Er, are you talking about not providing bits in the prepackaged kernels,
or are you talking about dinking bits out of the source? I have no
experience with the prepackaged kernels, other than on fresh install.
I actually roll my own from debian sources. They apply patches and
whatnot for me, which is handy.
As of a month or two ago, there have been discussions of removing bits
from the kernel. To the best of my understanding, there are two issues.

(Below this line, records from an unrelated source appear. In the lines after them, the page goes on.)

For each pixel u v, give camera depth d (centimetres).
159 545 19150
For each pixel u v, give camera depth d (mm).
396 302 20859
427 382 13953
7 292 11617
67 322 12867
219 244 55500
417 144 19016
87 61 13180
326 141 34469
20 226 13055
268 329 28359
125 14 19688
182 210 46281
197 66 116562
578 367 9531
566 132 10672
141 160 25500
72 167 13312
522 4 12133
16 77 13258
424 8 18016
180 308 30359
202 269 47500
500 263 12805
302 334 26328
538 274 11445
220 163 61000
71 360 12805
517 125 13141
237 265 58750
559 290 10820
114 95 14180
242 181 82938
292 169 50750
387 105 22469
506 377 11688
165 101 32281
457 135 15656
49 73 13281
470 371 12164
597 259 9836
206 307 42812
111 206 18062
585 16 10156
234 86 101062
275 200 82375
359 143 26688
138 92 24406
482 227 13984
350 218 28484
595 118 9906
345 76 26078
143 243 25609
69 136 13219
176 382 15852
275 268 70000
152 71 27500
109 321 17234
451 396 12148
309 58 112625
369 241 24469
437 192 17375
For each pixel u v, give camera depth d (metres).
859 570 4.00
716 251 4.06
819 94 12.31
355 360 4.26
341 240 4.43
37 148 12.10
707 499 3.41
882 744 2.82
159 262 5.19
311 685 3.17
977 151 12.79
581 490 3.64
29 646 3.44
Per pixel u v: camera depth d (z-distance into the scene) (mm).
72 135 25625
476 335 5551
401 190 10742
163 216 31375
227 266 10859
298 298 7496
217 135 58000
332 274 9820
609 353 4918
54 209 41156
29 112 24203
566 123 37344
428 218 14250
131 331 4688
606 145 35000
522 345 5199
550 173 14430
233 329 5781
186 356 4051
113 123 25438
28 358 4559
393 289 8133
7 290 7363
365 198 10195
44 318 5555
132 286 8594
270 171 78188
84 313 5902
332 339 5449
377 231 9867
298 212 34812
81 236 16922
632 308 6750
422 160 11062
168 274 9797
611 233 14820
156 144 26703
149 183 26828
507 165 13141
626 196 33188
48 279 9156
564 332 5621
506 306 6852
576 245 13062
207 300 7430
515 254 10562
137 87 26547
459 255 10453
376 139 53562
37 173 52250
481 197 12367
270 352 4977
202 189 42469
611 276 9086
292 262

One is the DFSG; the other is whether debian has the right to distribute
the materials in question.
Some users might consider this purely an inconvenience; I, on the other
hand, sympathize with some of the concerns. I strongly believe that, if
you're going to have a policy statement, your product should agree with
the policy; if it doesn't, either the policy or the product needs to be
fixed.
I don't think you can criticize a distro for not including every
possible option in their prepackaged kernels; what a mess! Every distro
has to make a decision about what stuff will be most useful to their
users.
> Consider some card that has loadable firmware.An Alacatel Speedtouch
> USB ADSL modem is one such device, the prism54-based wireless cards
> too. Oh, IBM also has OCO (object-code-only) drivers.
>
> Possibly some drivers might make their way into the kernel, and I
> think some have. You can be pretty sure that the Debian Kernel people
> will remove them.
You can be pretty sure that the issue has been hotly discussed over on
debian-dev. I couldn't keep up with all the emails, so I can't tell you
whether or how that's been resolved.
One of Debian's core values is to allow people to run a completely free
as in libre system. There are plenty of ways you can circumvent this; I
downloaded sources from kernel.org for years before I decided to use the
debian kernel source packages, mostly because they were familiar.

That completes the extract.